= Mary Munson Runge =

African-American pharmacist (1928–2014)

Mary Munson Runge (1928 – January 8, 2014) was the first female, the first African American, and the first employee community pharmacist to be elected president of the American Pharmacists Association (APhA).

==Early life and family==
Runge was born in 1928 in Donaldsonville, Louisiana. Runge's father, John Harvey Lowery, was a pharmacy owner and a physician, notable for running the first pharmacy in Donaldsonville. He was generally regarded as one of the most successful entrepreneurs in Donaldsonville, and was highly charitable with his considerable wealth.

==Career==
===Pharmacy practice===
Runge graduated from the Xavier University of Louisiana College of Pharmacy in 1948. At the time, she was one of the few females in the profession of pharmacy. After graduating from college, Runge moved to California and practiced hospital pharmacy for 21 years. In 1971, she became a community pharmacist at Sylvester Flower's Apothecary. The practice was located in Oakland, California, serving needy patient areas. Runge is quoted to have said, "The greatest experience was helping poor African American people who couldn't even pay for their medicine. Pharmacy gave me an opportunity to help people who needed help."

===Professional service===
Runge served in leadership positions within numerous professional organizations. She was president of the Northern California Society of Hospital Pharmacists in 1963 and the California Society of Hospital Pharmacists in 1967. She served on the California State Board of Pharmacy, and was the president of the California Pharmacists Association in 1974. Runge served as the first female APhA representative to the American College of Pharmaceutical Education (ACPE) from 1972 to 1982. In 1979, Runge was sworn in as the president of the American Pharmacists Association (APhA). As an African American female, her appointment ended a 126-year history of Caucasian males serving as APhA's president. Notably, she was also the first employee community pharmacist to have been a president of APhA, rather than an owner of a community pharmacy. As part of her tenure as APhA president, Runge formally created the APhA Task Force on Women in Pharmacy, as well as APhA's Office of Women's Affairs. Her two terms ended in 1981.

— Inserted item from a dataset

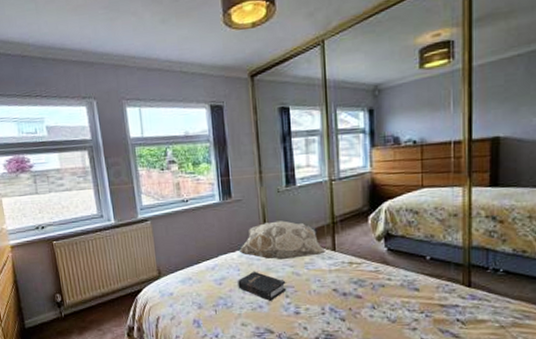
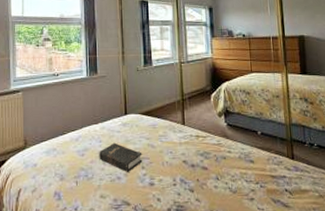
decorative pillow: present [239,220,326,260] -> none [102,96,177,133]

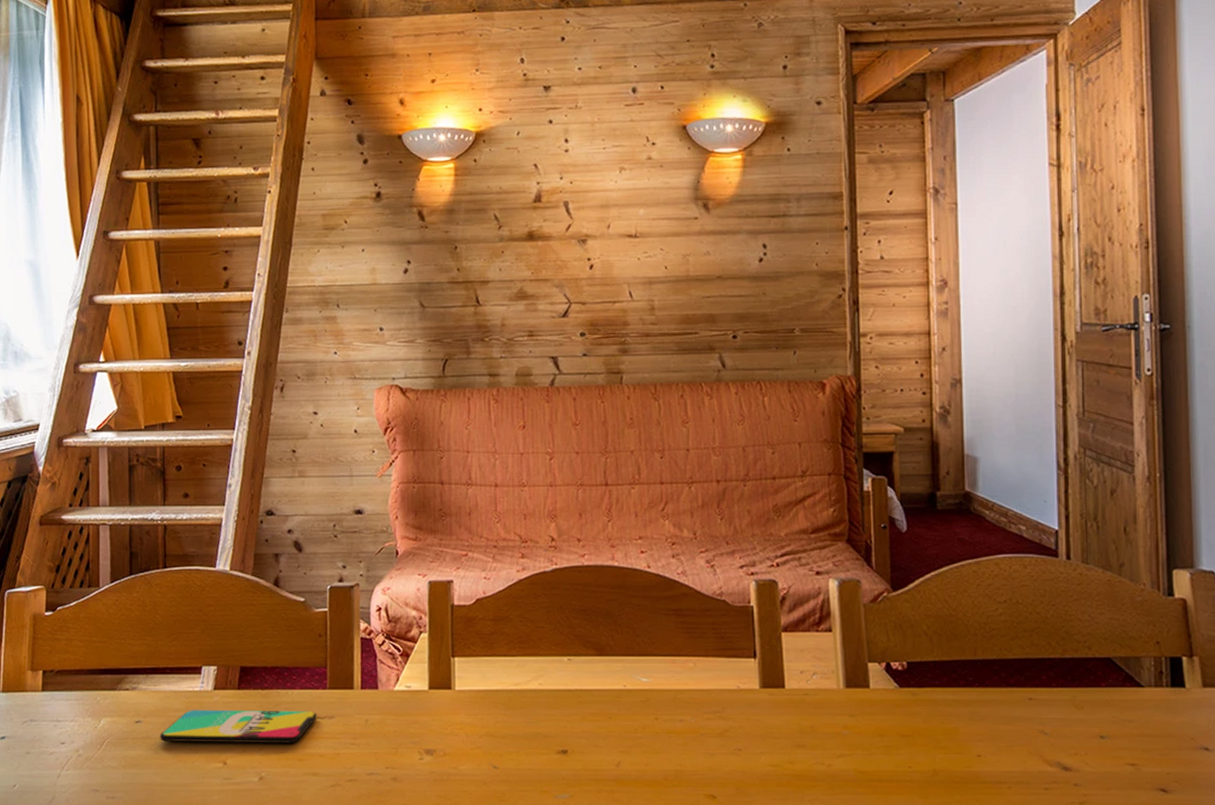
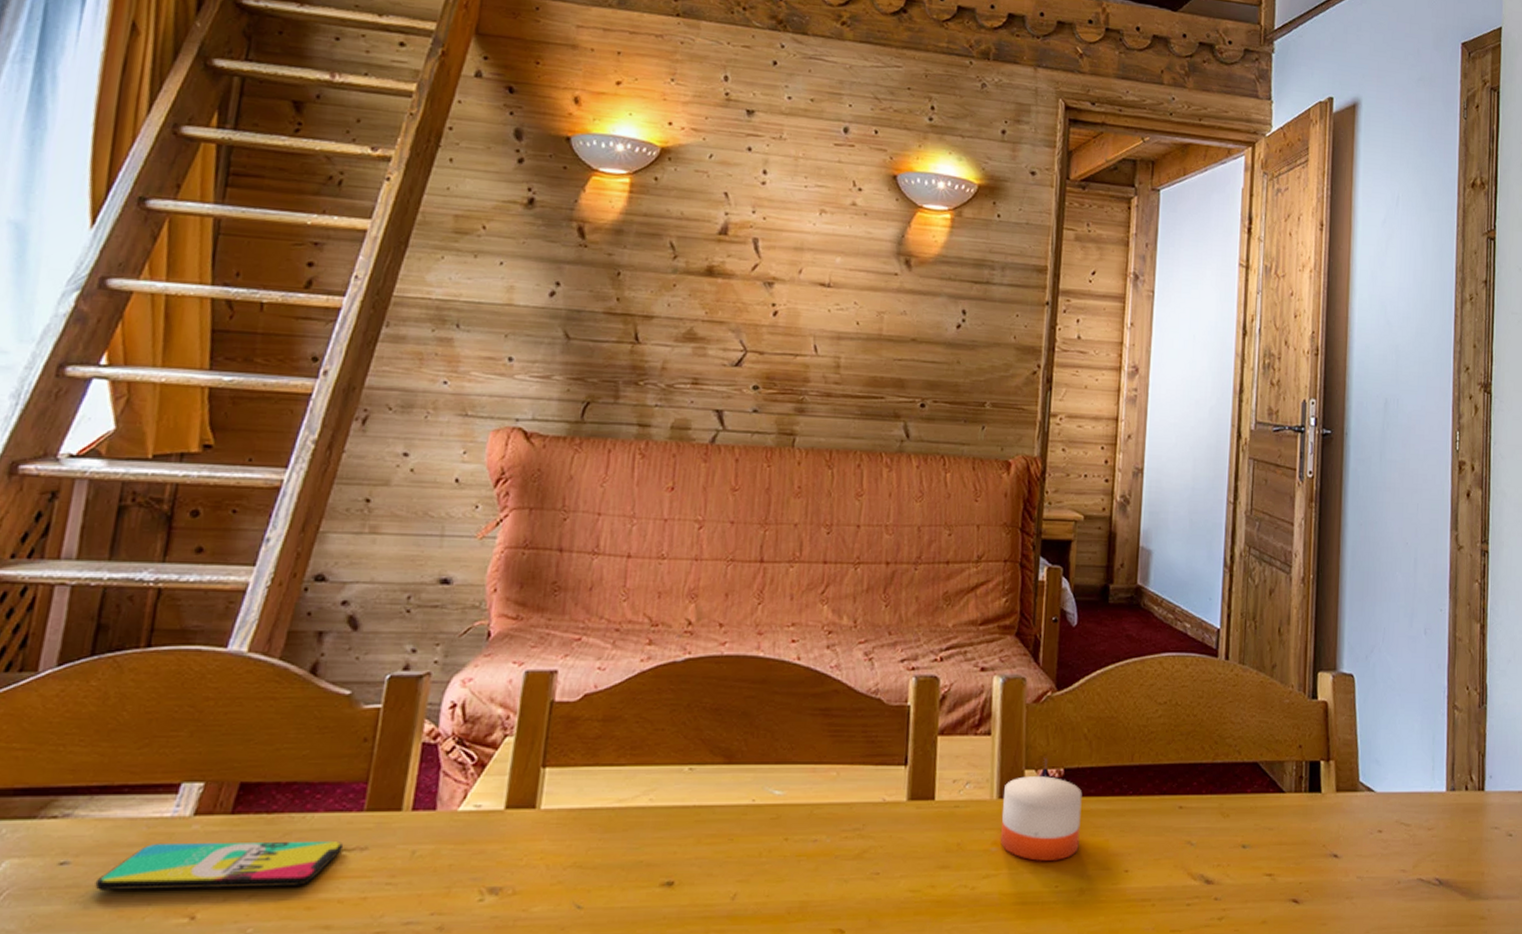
candle: none [850,664,929,744] -> present [1001,771,1082,861]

She served on federal committees, including the Institute of Medicine Pharmacy Advisory Panel for the study of the costs of educating healthcare professionals, the National Academy of Sciences in 1974, the Reagan-Bush Health Policy Advisory Committee in 1980, the U.S. Department of Health, Education, and Welfare (what would later become the U.S. Department of Health and Human Services), and the Prescription Drug Payment Review Commission.

Runge retired in 1994.

===Awards===
Runge received honorary doctorates from the Massachusetts College of Pharmacy (Doctor of Science) and Ohio Northern University (Doctor of Pharmacy) in recognition of her work for the profession. She was named Pharmacist of the Year in 1978 by the California Pharmacists Association. Runge was inducted into the California Pharmacists Association Hall of Fame in 1997. In 1996, she received the Hugo H. Schaefer Award from APhA.

==Death==
Runge died on January 8, 2014. Her memorial service was held on Saturday, February 15 at the First United Methodist Church in Modesto, California. APhA created a posthumous scholarship in her name.